Defendant’s claim in his Preliminary Objections that the Complaint fails to state a claim for punitive damages is correct. Nowhere in the Complaint does Plaintiff even mention the words “punitive damages.” Rather, by incorporating the factual allegations of the preceding paragraphs of the Complaint, the single count against Defendant Harvey alleges facts that would permit a recovery under the duty, breach, causation, and damages elements of negligence. The damages described by the Complaint consist of medical bills, lost wages, pain and suffering, and loss of life’s pleasures related to the injuries sustained in the alleged collision—all compensatory damages recoverable in negligence. The Complaint does include language characterizing Defendant’s conduct as “reckless.” This language would permit Plaintiff to either raise a defense to a possible counterclaim of negligence, or amend the Complaint if discovery revealed evidence of Defendant’s intent that would warrant a claim for punitive damages for reckless conduct. In a strict sense, a general averment of recklessness is “immaterial” to the proof of a cause of action of negligence, but such language is not “inappropriate” given the nature of the possible counterclaims and defenses the alleged facts of this vehicular negligence claim. See Common Cause/Pennsylvania, 710 A.2d at 115. Defendant has objected to the Complaint only on 1028(a)(4) legal insufficiency grounds, and not on the basis of scandalous or impertinent matter under 1028(a)(2). Under 1028(b), all preliminary objections must be raised at one time, so the issue of whether this language is immaterial and inappropriate to the cause of action has been waived and any analysis into it is beside the point.

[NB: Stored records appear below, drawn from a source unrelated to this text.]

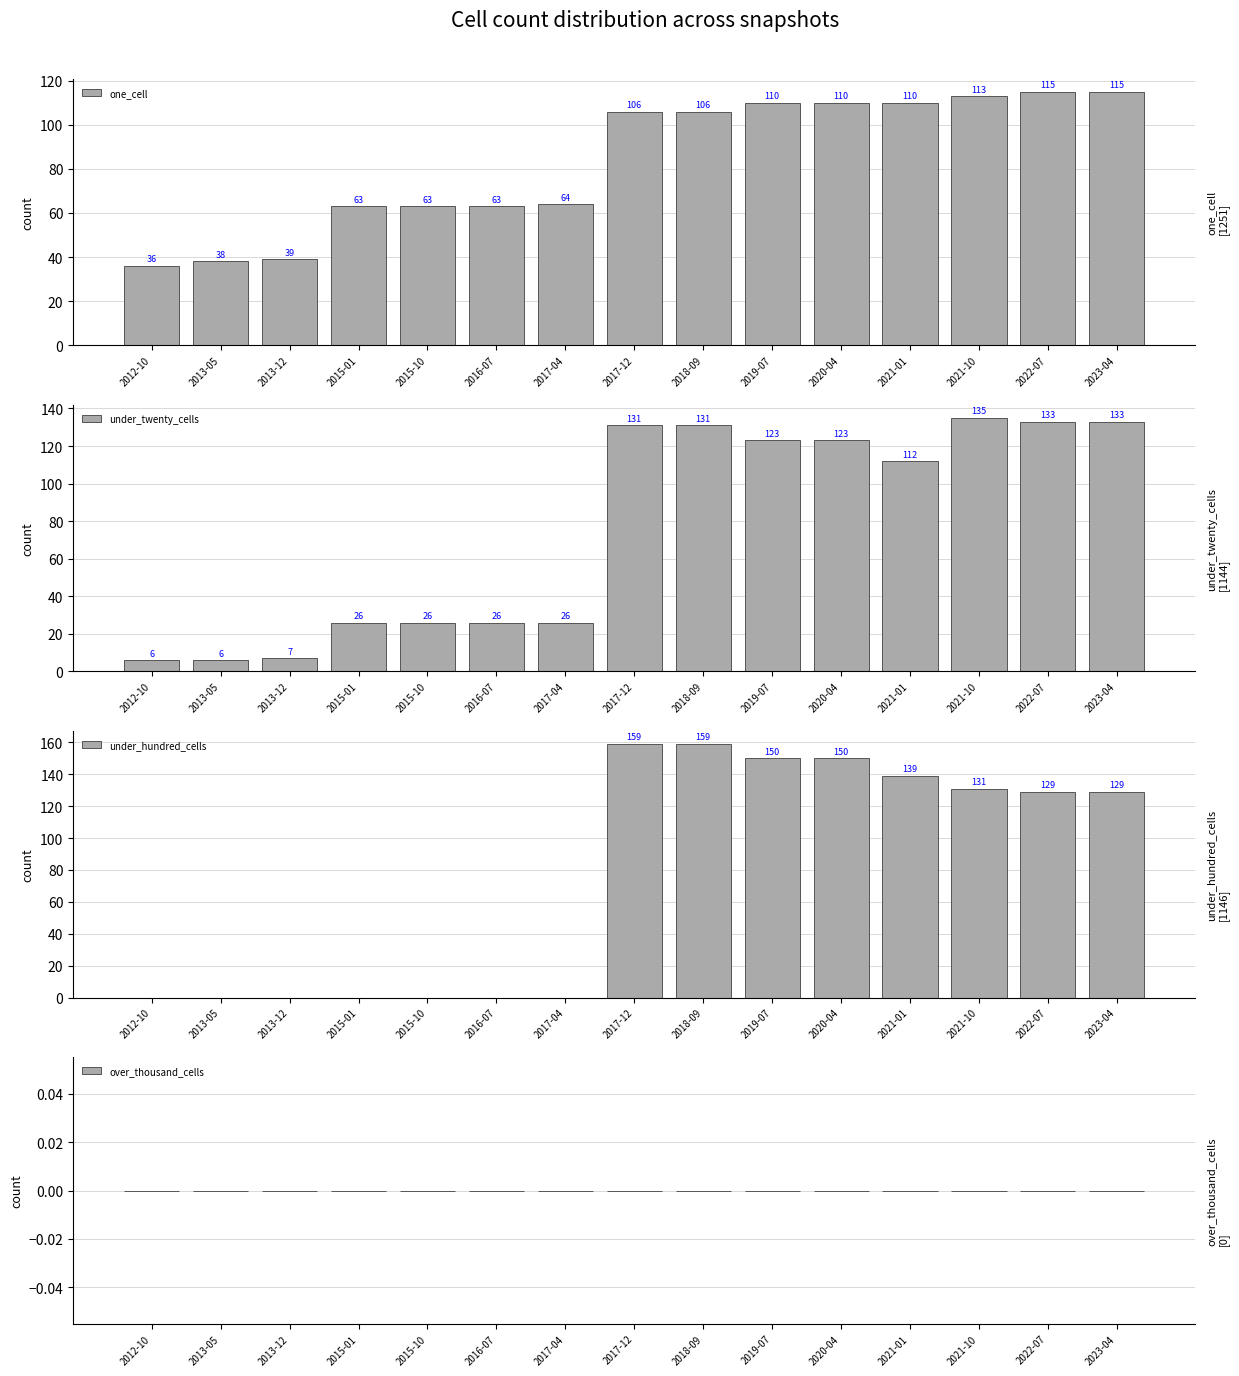

At which category is the sum across all series the highest?

2017-12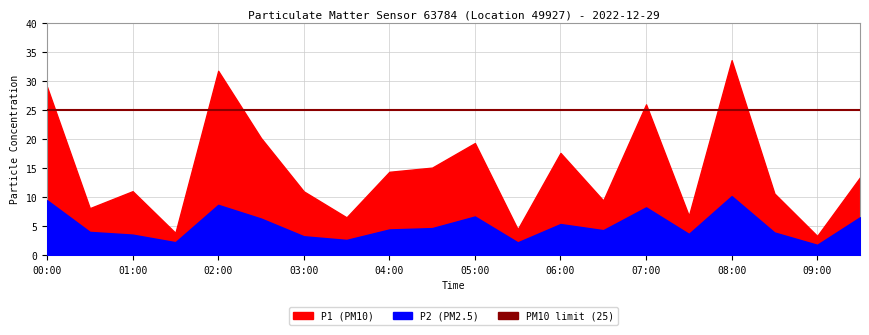

What is the difference between the P2 values at 06:00 and 02:30?

0.9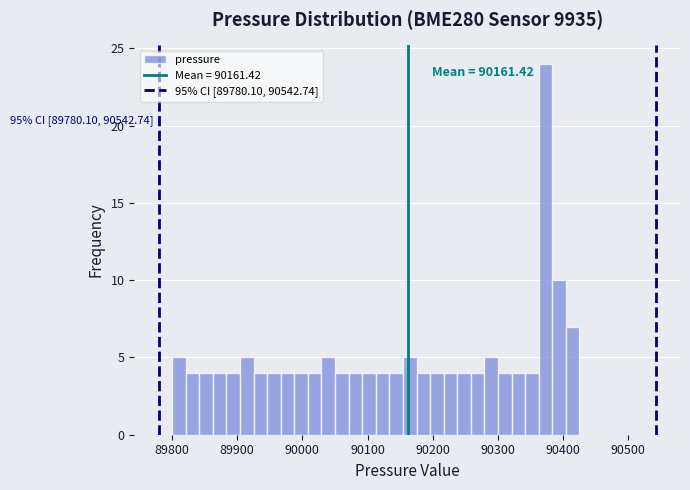

Read against the x-axis, roughly where is the centre of the tallest bar?

90370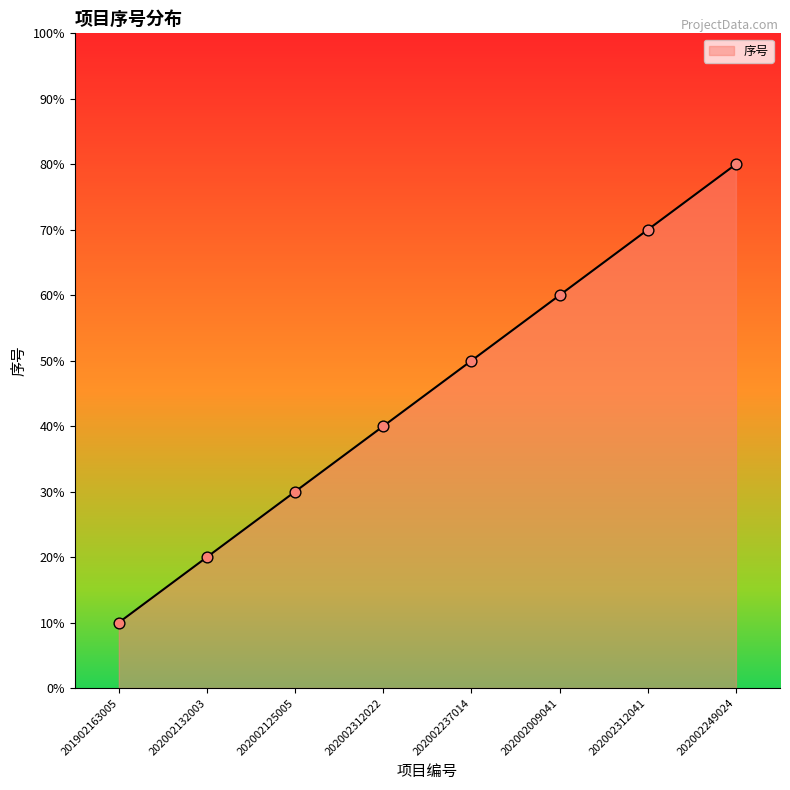

Approximately how many times larger is the value at 202002132003 compared to 202002312041?

0.3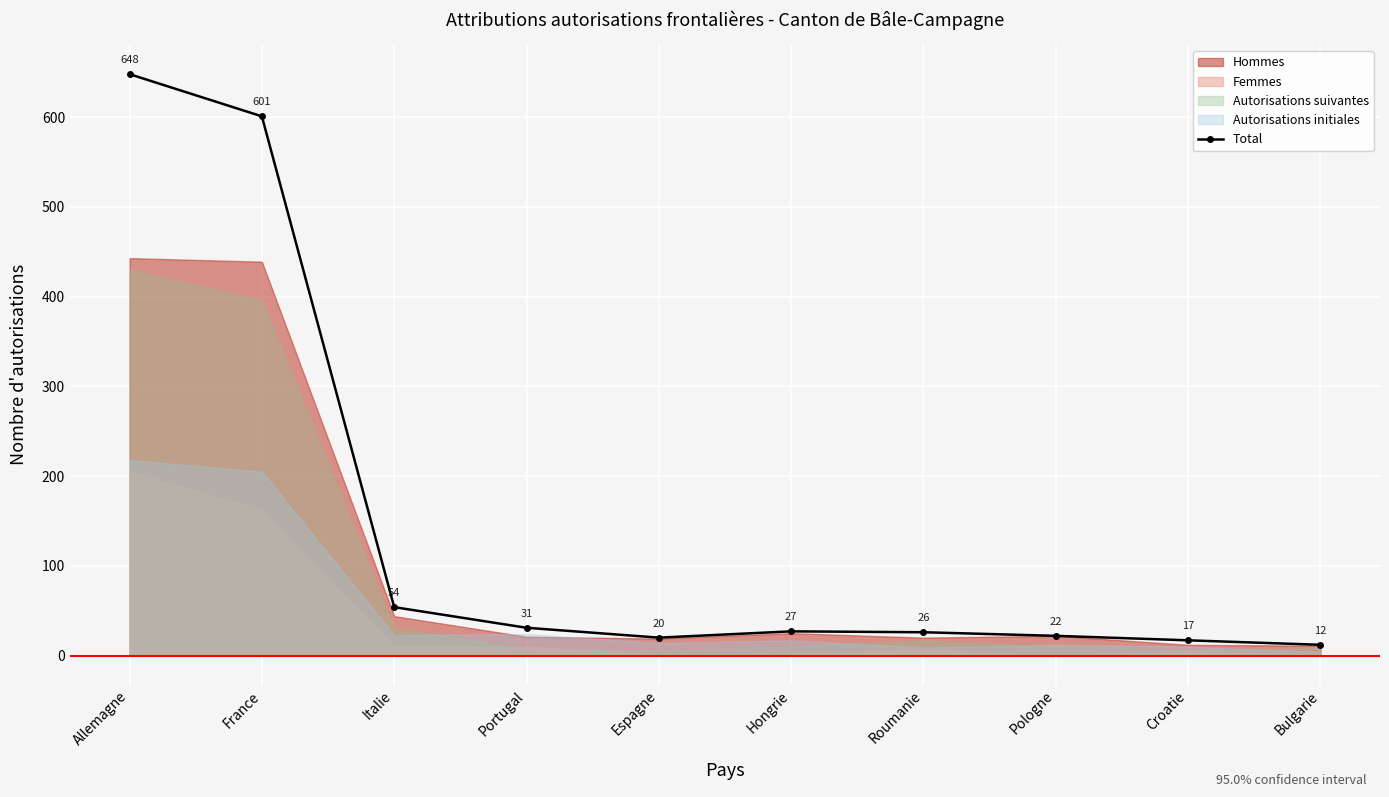

How many points are lower than both their immediate neighbors (excluding endpoints)?

1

The Court will not dismiss a complaint alleging negligence for failure to state a claim of punitive damages. Nor will we strike language from the complaint on an objection in the nature of a demurrer to foreclose a claim for punitive damages being made later in this case. As the Hutchinson Court observed, there is nothing “in law or logic to prevent the plaintiff in a case sounding in negligence from undertaking the additional burden” of proving a defendant’s conduct was not only negligent but outrageous enough to warrant punitive damages. 870 A2d at 772. Indeed, the Pennsylvania Rules of Civil Procedure permit a Plaintiff to amend a complaint, by consent of the adverse party or by leave of court, at any time precisely because evidence obtained through discovery may clarify the facts and the potential claims supported by those facts. Pa. R.C.P. 1033. Thus, the only thing to prevent Plaintiff from stating a claim for negligence now and filing to amend and add a claim for punitive damages later is the possibility that discovery evidence as to Defendant’s state of mind at the time of the incident indicates that the recklessness element for punitive damages is not supported by the facts. This is not a question that anyone can answer at this stage of the proceedings, and demurrer to a claim of punitive damages Plaintiff may make is not appropriate. Defendant’s Preliminary Objection in the nature of a demurrer to Count I is overruled.

 

Conclusion

In concluding, we note that even if the Complaint did include a count requesting punitive damages, this Court has previously ruled—as Plaintiff points out in his brief—that the preliminary objections stage is too early to rule out a claim for punitive damages when the question of whether conduct is reckless or outrageous is one better left for after the close of discovery. See Ehler v. Old Dominion Freight Line, No. 2018-00307, Charles, J., Aug. 30, 2018; see also Felty v. Lebanon Valley College, No. 2021-00038, Jones, Jr., J., Aug. 9, 2021. Here, Plaintiff has erred on the side of caution by alleging negligence in his Complaint and waiting to see discovery evidence before deciding to pursue a claim for punitive damages. Defendant’s attempt to rule out a punitive damages claim by requesting the Court strike language from the Complaint is premature at this stage of the proceedings. Defendant’s Preliminary Objections are overruled, and Defendant is directed to file an Answer within thirty days of entry of the Order accompanying this Opinion.